Solved – How to use variables derived from factor analysis as predictors in logistic regression

factor analysislogistic

Context

I have a survey that asks 11 questions about self-efficacy.
Each question has 3 response options (disagree, agree, strongly agree).
Nine questions ask about self-esteem.
I have used a factor analysis of the 11 self-efficacy items and extracted two factors.

$x_1$ to $x_{11}$ denote the 11 self-efficacy questions in the survey, and $f_1$ ($x_1$ to $x_6$) , $f_2$ ($x_7$ to $x_{11}$) denote the two factors I got from the factor analysis.
$y$ is a Dependent variable.

Then I created two new variables:

   f1=mean(x1 to x6); 
   f2=mean(x7-x11). 

So the logistic regression would looks like this:

   y=a+bf1+cf2+....

My question:

  • Can i use these two factors as predictor variables in my multivariate logistic regression model?
  • Should I calculate the mean of each items in each factor and use this mean as a continuous variable in my logistic regression model?
  • Is this an appropriate use of factor analysis?

Best Answer

If I understand you correctly, you are using FA to extract two subscales from your 11-item questionnaire. They are supposed to reflect some specific dimensions of self-efficacy (for example, self-regulatory vs. self-assertive efficacy).

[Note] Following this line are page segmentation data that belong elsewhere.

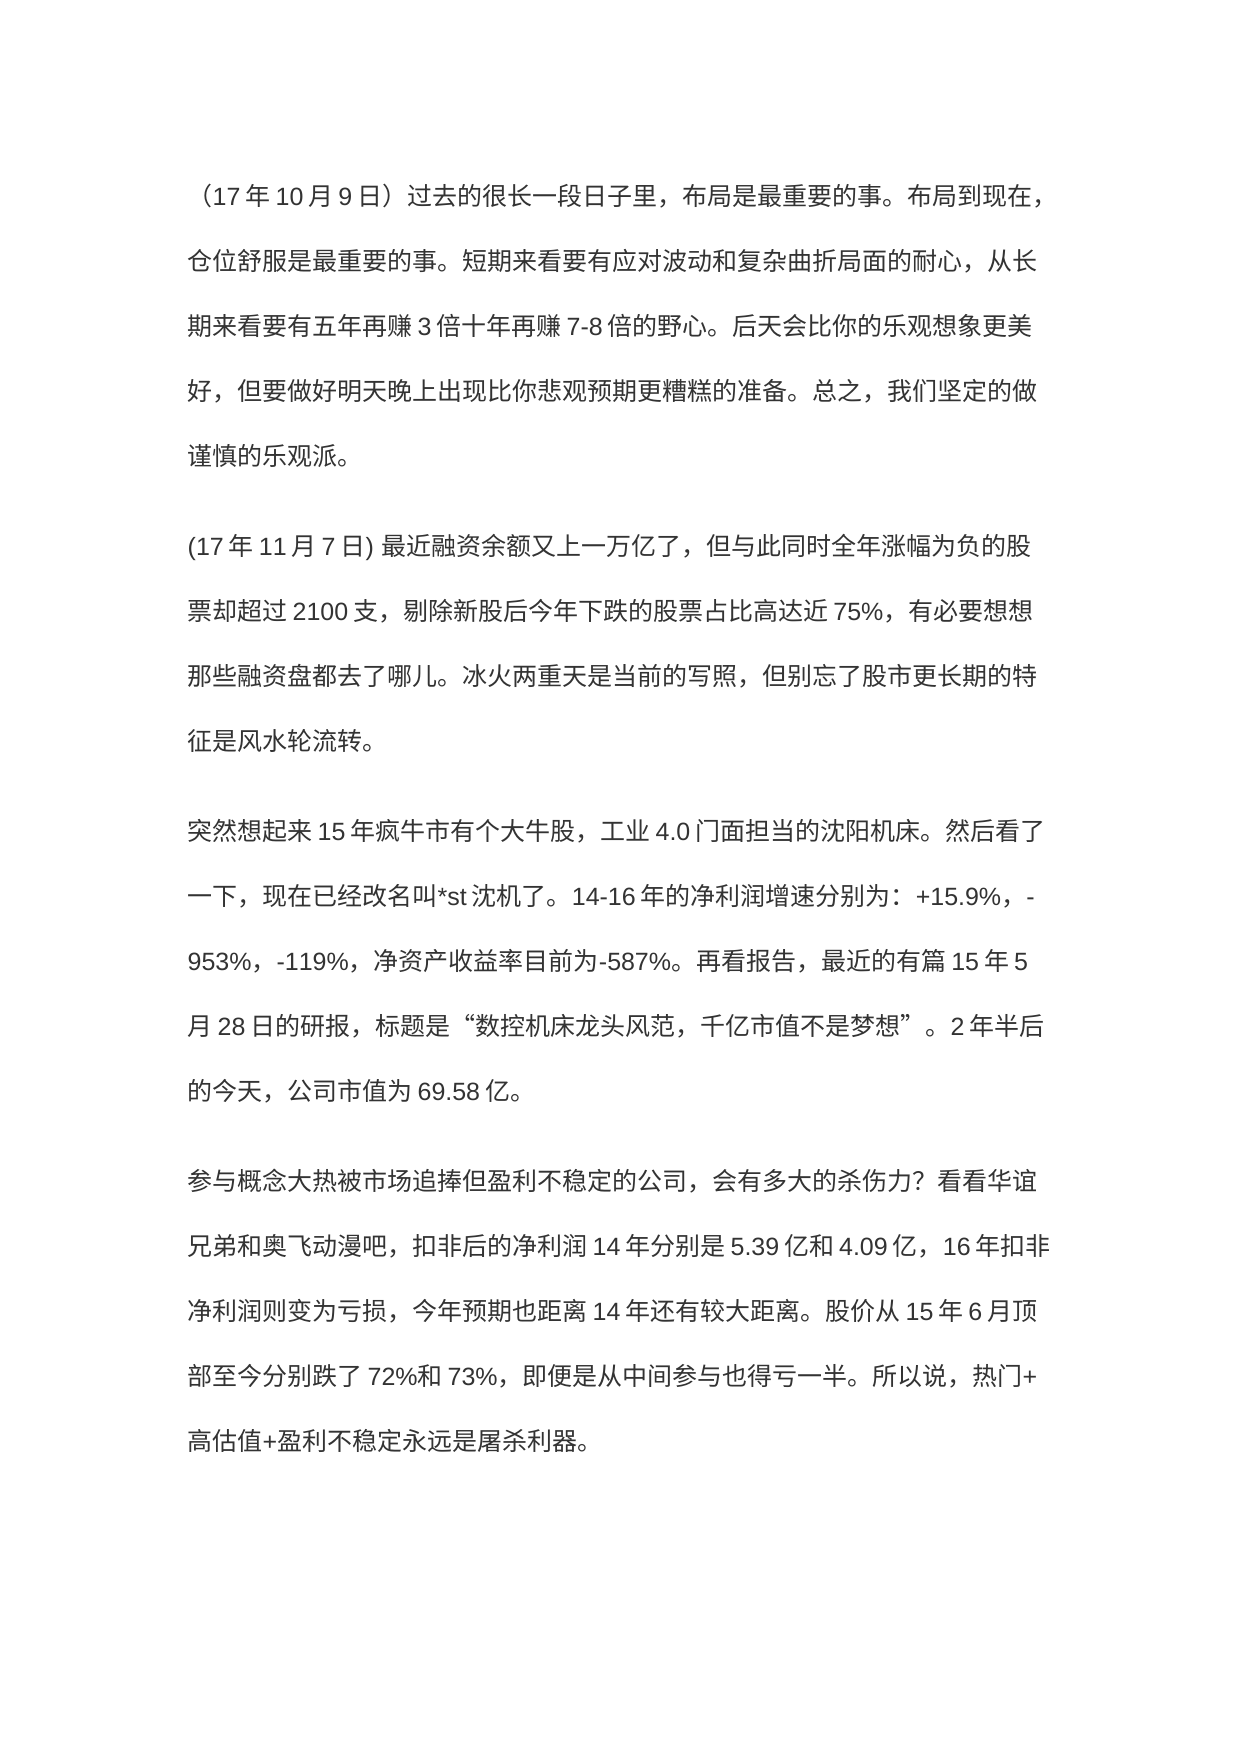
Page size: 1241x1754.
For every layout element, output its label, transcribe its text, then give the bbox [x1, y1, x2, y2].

text (17年11月7日) 最近融资余额又上一万亿了，但与此同时全年涨幅为负的股票却超过2100支，剔除新股后今年下跌的股票占比高达近75%，有必要想想那些融资盘都去了哪儿。冰火两重天是当前的写照，但别忘了股市更长期的特征是风水轮流转。 [187, 512, 1053, 772]
text 突然想起来15年疯牛市有个大牛股，工业4.0门面担当的沈阳机床。然后看了一下，现在已经改名叫*st沈机了。14-16年的净利润增速分别为：+15.9%，-953%，-119%，净资产收益率目前为-587%。再看报告，最近的有篇15年5月28日的研报，标题是“数控机床龙头风范，千亿市值不是梦想”。2年半后的今天，公司市值为69.58亿。 [187, 797, 1053, 1122]
text 参与概念大热被市场追捧但盈利不稳定的公司，会有多大的杀伤力？看看华谊兄弟和奥飞动漫吧，扣非后的净利润14年分别是5.39亿和4.09亿，16年扣非净利润则变为亏损，今年预期也距离14年还有较大距离。股价从15年6月顶部至今分别跌了72%和73%，即便是从中间参与也得亏一半。所以说，热门+高估值+盈利不稳定永远是屠杀利器。 [187, 1147, 1053, 1472]
text （17年10月9日）过去的很长一段日子里，布局是最重要的事。布局到现在，仓位舒服是最重要的事。短期来看要有应对波动和复杂曲折局面的耐心，从长期来看要有五年再赚3倍十年再赚7-8倍的野心。后天会比你的乐观想象更美好，但要做好明天晚上出现比你悲观预期更糟糕的准备。总之，我们坚定的做谨慎的乐观派。 [187, 162, 1053, 487]
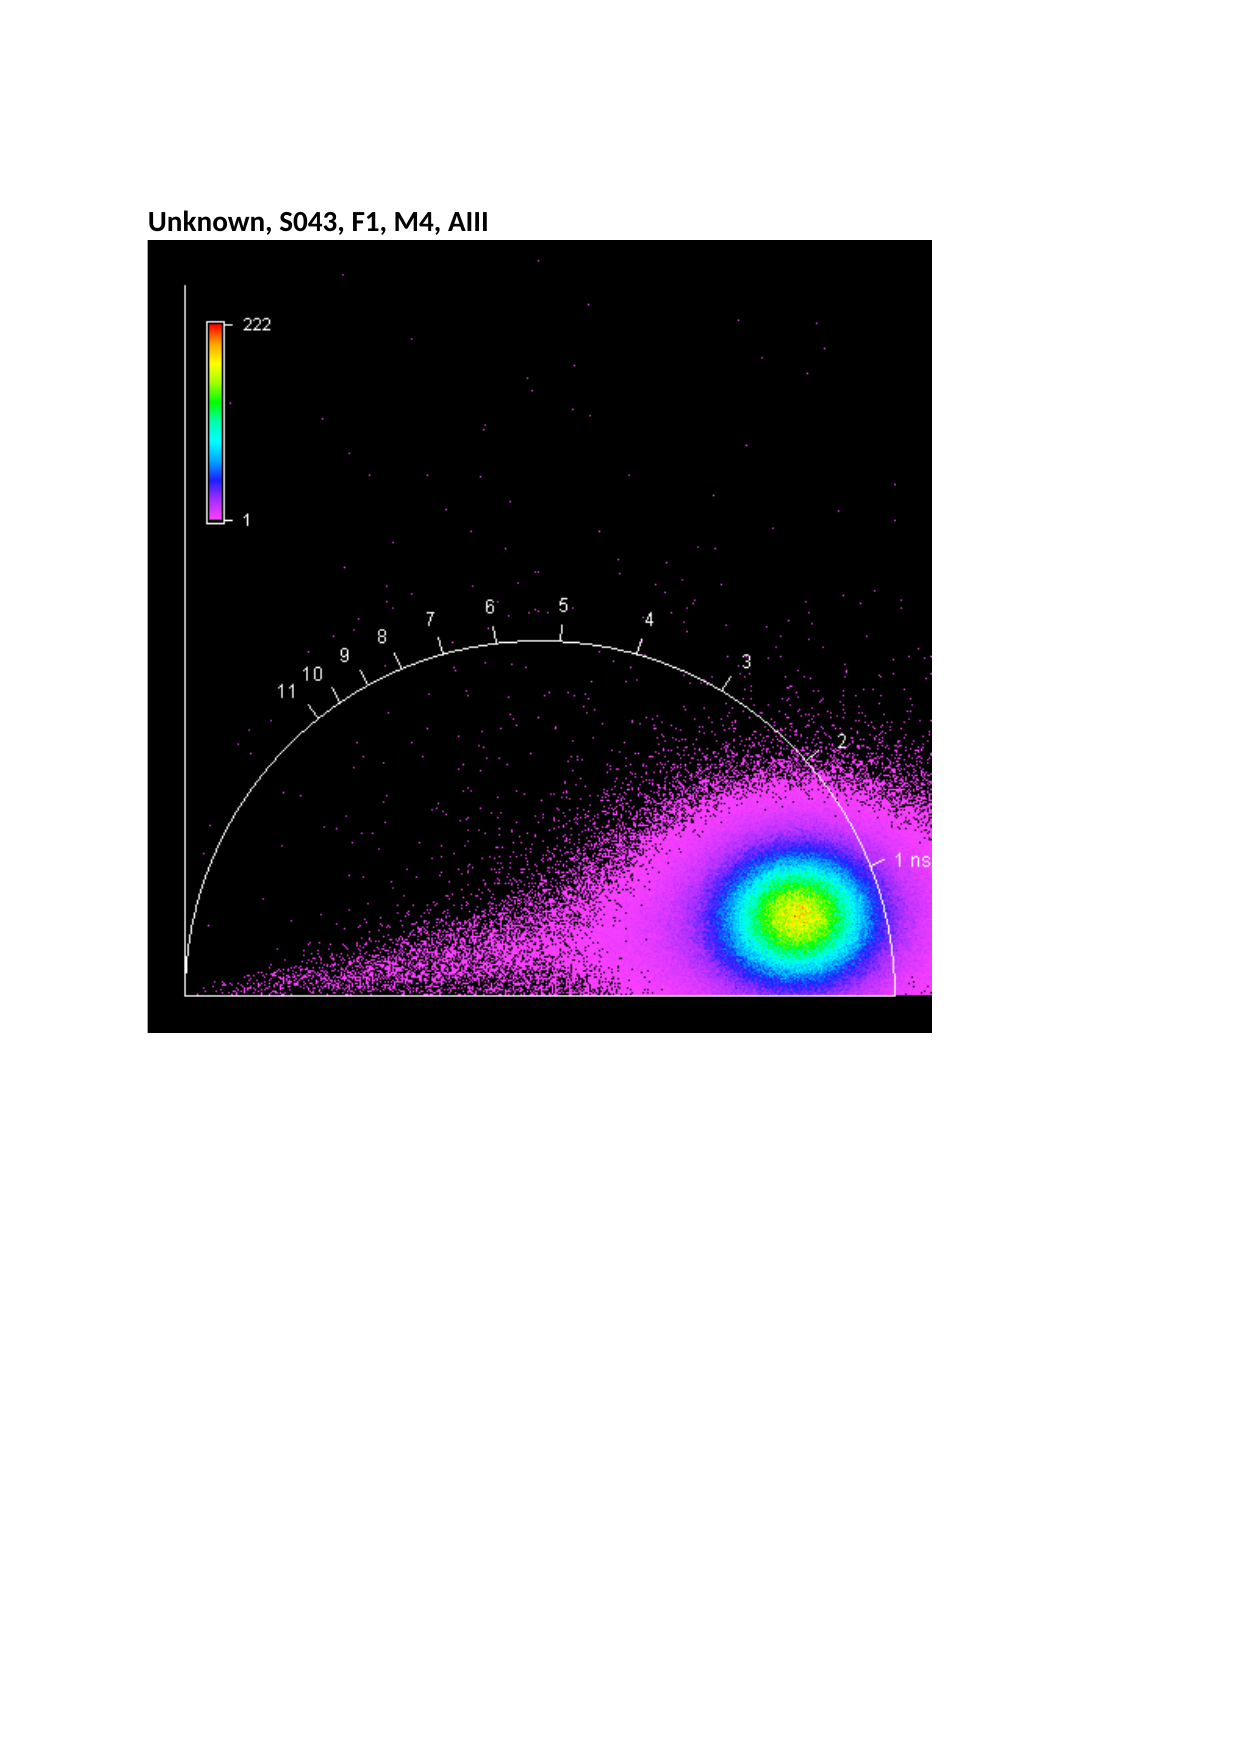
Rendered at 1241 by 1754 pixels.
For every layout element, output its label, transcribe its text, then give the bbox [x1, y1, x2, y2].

text Unknown, S043, F1, M4, AIII [148, 203, 1093, 1033]
picture [147, 240, 932, 1033]
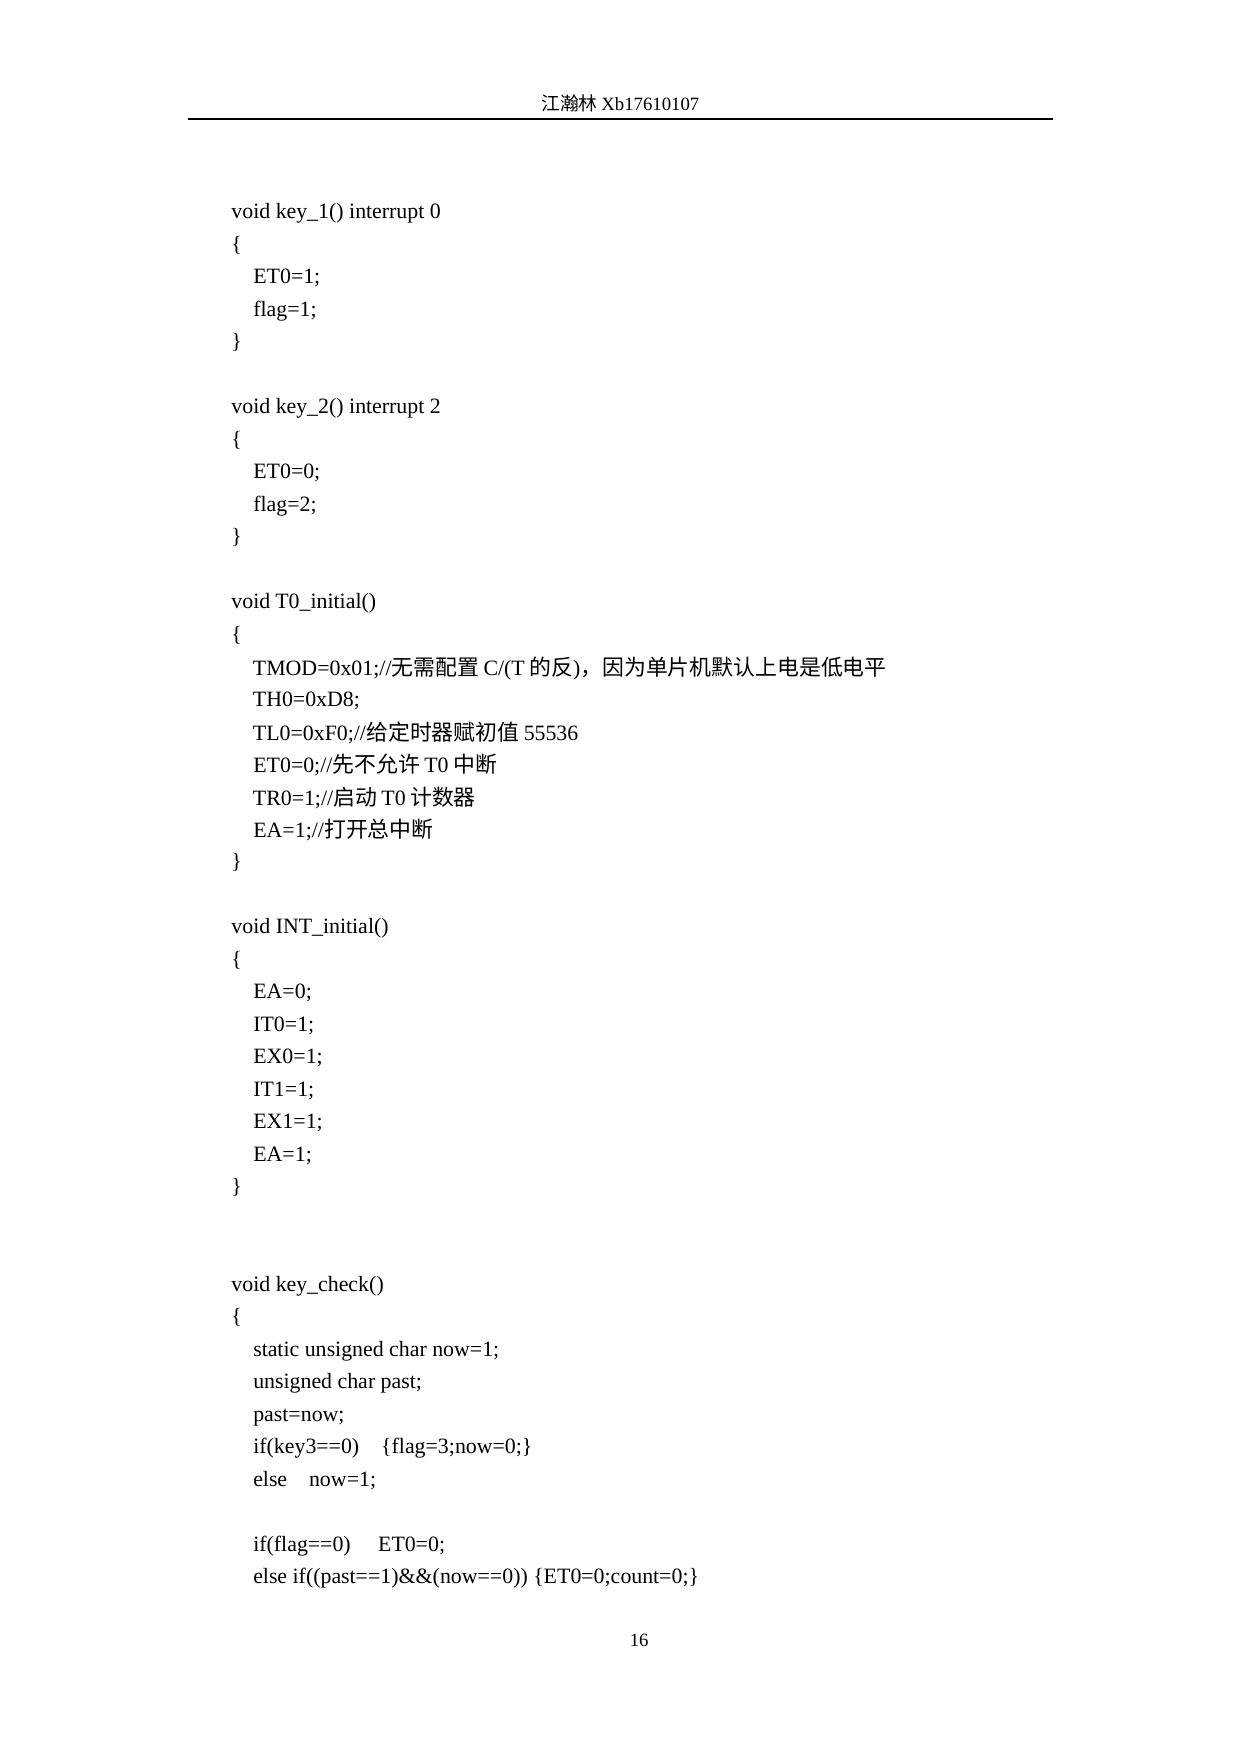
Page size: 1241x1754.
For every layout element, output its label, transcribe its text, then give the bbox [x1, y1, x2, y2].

text TL0=0xF0;//给定时器赋初值55536 [187, 714, 1053, 747]
text IT1=1; [187, 1072, 1053, 1104]
text EA=1;//打开总中断 [187, 812, 1053, 844]
text { [187, 942, 1053, 974]
text { [187, 1299, 1053, 1332]
text unsigned char past; [187, 1364, 1053, 1397]
text { [187, 617, 1053, 649]
text void T0_initial() [187, 584, 1053, 617]
text } [187, 519, 1053, 552]
text EA=0; [187, 974, 1053, 1007]
text void key_1() interrupt 0 [187, 194, 1053, 227]
text ET0=0;//先不允许T0中断 [187, 747, 1053, 779]
text void key_2() interrupt 2 [187, 389, 1053, 422]
text void key_check() [187, 1267, 1053, 1299]
text } [187, 844, 1053, 877]
text EA=1; [187, 1137, 1053, 1169]
text flag=1; [187, 292, 1053, 324]
text void INT_initial() [187, 909, 1053, 942]
text flag=2; [187, 487, 1053, 519]
text past=now; [187, 1397, 1053, 1429]
text IT0=1; [187, 1007, 1053, 1039]
text else if((past==1)&&(now==0)) {ET0=0;count=0;} [187, 1559, 1053, 1592]
text else now=1; [187, 1462, 1053, 1494]
text EX1=1; [187, 1104, 1053, 1137]
text } [187, 324, 1053, 357]
text ET0=0; [187, 454, 1053, 487]
text if(flag==0) ET0=0; [187, 1527, 1053, 1559]
text EX0=1; [187, 1039, 1053, 1072]
text ET0=1; [187, 259, 1053, 292]
text { [187, 422, 1053, 454]
text TH0=0xD8; [187, 682, 1053, 714]
text static unsigned char now=1; [187, 1332, 1053, 1364]
text } [187, 1169, 1053, 1202]
text { [187, 227, 1053, 259]
text TMOD=0x01;//无需配置C/(T的反)，因为单片机默认上电是低电平 [187, 649, 1053, 682]
text if(key3==0) {flag=3;now=0;} [187, 1429, 1053, 1462]
text TR0=1;//启动T0计数器 [187, 779, 1053, 812]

Then, you are free to use individual mean (or sum) scores computed on the two subscales as predictors in a regression model. In others words, instead of considering 11 item scores, you are now working with 2 subscores, computed as described above for each individual. The only assumption that is made is that those scores reflect one's location on an "hypothetical construct" or latent variable, defined as a continuous scale.

As @JMS said, there are other issues that you might further clarify, especially which kind of FA was done. A subtle issue is that measurement error will not be accounted for by a standard regression approach. An alternative is to use Structural Equation Models or any latent variables model (e.g. those coming from the IRT literature), but here the regression approach should provide a good approximation. The analysis of ordinal variables (Likert-type item) has been discussed elsewhere on this site.

However, in current practice, your approach is what is commonly found when validating a questionnaire or constructing scoring rules: We use weighted or unweighted combination of item scores (hence, they are treated as numeric variables) to report individual location on the latent trait(s) under consideration.